Bupati Lotim Dapat Sorotan Keras Karena Pernyataan yang Inkonstisten dan Membingungkan

Lombok Timur saat ini menghadapi krisis yang cukup serius terkait kelangkaan LPG 3 Kg. Rapat dengar pendapat yang diadakan oleh DPRD Lombok Timur bersama Aliansi Pemuda dan Aktivis (ALPA) pada Senin, 6 April lalu berakhir tanpa solusi yang memadai. Alih-alih memberikan jalan keluar, pertemuan tersebut justru dianggap mandek dan tidak mampu merespons keresahan masyarakat yang semakin mendesak.
Kekecewaan ALPA Terhadap Pemerintah Daerah
ALPA Lotim tidak menahan diri dalam menyampaikan rasa kekecewaannya. Mereka menilai bahwa baik DPRD, pemerintah daerah, maupun distributor tampak gagal menghadirkan solusi yang nyata. Masyarakat, di sisi lain, terus dipaksa menghadapi kelangkaan dan harga LPG yang melambung tinggi di lapangan.
Ketua ALPA Lotim, Hadi Tamara, menegaskan bahwa masalah kelangkaan LPG bukanlah isu baru. Namun, penanganan dari pihak berwenang terkesan lamban, tidak terarah, dan dipenuhi kebijakan yang salah langkah.
Pernyataan Bupati yang Membingungkan
Dalam situasi ini, sorotan tajam juga ditujukan kepada Bupati Lombok Timur. ALPA menilai bahwa sikap dan pernyataan dari kepala daerah justru membingungkan masyarakat. Sebelumnya, Bupati menyatakan bahwa kondisi pasokan LPG aman dan menyalahkan kepanikan masyarakat sebagai penyebab kelangkaan. Namun, pernyataan tersebut berubah seiring dengan munculnya dugaan penimbunan oleh oknum yang hingga kini belum terungkap.

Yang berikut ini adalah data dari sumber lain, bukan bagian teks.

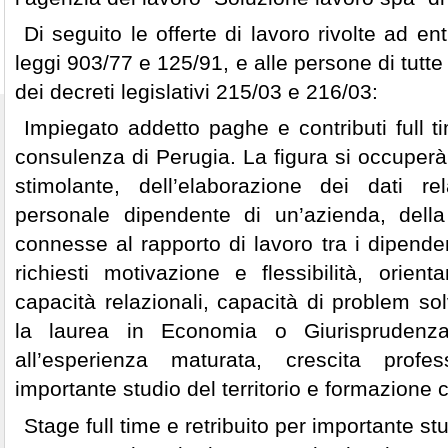
Di seguito le offerte di lavoro rivolte ad en
leggi 903/77 e 125/91, e alle persone di tutte 
dei decreti legislativi 215/03 e 216/03:
Impiegato addetto paghe e contributi full t
consulenza di Perugia. La figura si occuper
stimolante, dell’elaborazione dei dati rel
personale dipendente di un’azienda, della
connesse al rapporto di lavoro tra i dipende
richiesti motivazione e flessibilità, orie
capacità relazionali, capacità di problem sol
la laurea in Economia o Giurisprudenz
all’esperienza maturata, crescita profes
importante studio del territorio e formazione 
Stage full time e retribuito per importante s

ALPA juga menyoroti adanya kelemahan dalam koordinasi internal di pemerintah daerah. Hadi Tamara menekankan bahwa Bupati, Sekretaris Daerah, dan Kepala Dinas Perdagangan tampaknya tidak berada pada satu visi dalam menyampaikan informasi kepada publik.
Ketidakpastian Informasi
“Setiap hari, pernyataan yang muncul di media berbeda-beda. Ini mencerminkan tidak adanya koordinasi yang jelas dalam internal pemerintah daerah. Jangan sampai pernyataan yang dikeluarkan hanya sekadar omong kosong tanpa didasarkan pada data dan langkah yang tepat,” tegas Hadi.
Di sisi lain, pemerintah daerah telah membentuk satuan tugas (satgas) untuk mengawasi distribusi LPG di Lombok Timur. Namun, ALPA menilai bahwa langkah ini datang terlambat dan bisa menjadi tidak efektif jika tidak disertai dengan perbaikan sistem distribusi dan pengawasan yang terintegrasi.
Akar Masalah Distribusi
ALPA berpendapat bahwa akar dari masalah ini terletak pada sistem distribusi yang kacau dan lemahnya pengawasan dari pihak berwenang. Tanpa adanya perbaikan serius pada dua aspek tersebut, kelangkaan LPG dipastikan akan terus berulang, dan masyarakat akan terus menjadi korban dari situasi ini.
Komitmen ALPA untuk Mengawal Isu
Tak berhenti pada rapat yang tidak menghasilkan kesepakatan, ALPA Lotim menyatakan komitmennya untuk terus mengawal isu ini hingga tuntas. Mereka bertekad untuk mengawasi kinerja satuan tugas yang dibentuk oleh pemerintah daerah agar tidak sekadar menjadi simbolis tanpa hasil yang konkret.
“Masalah ini menyangkut kebutuhan dasar masyarakat. Kami tidak akan tinggal diam. Kami akan terus memantau, mengawasi, dan menekan hingga persoalan ini benar-benar teratasi,” tegas ALPA dengan penuh semangat.
Ujian bagi Pemerintah Daerah
Situasi ini merupakan ujian berat bagi pemerintah daerah. Di tengah krisis yang berdampak langsung pada kebutuhan sehari-hari rakyat kecil, publik kini menantikan tindakan nyata yang terukur dan berpihak, bukan hanya sekadar pernyataan tanpa makna. Masyarakat berharap agar pemerintah dapat segera mengambil langkah-langkah yang tepat untuk mengatasi masalah kelangkaan LPG ini.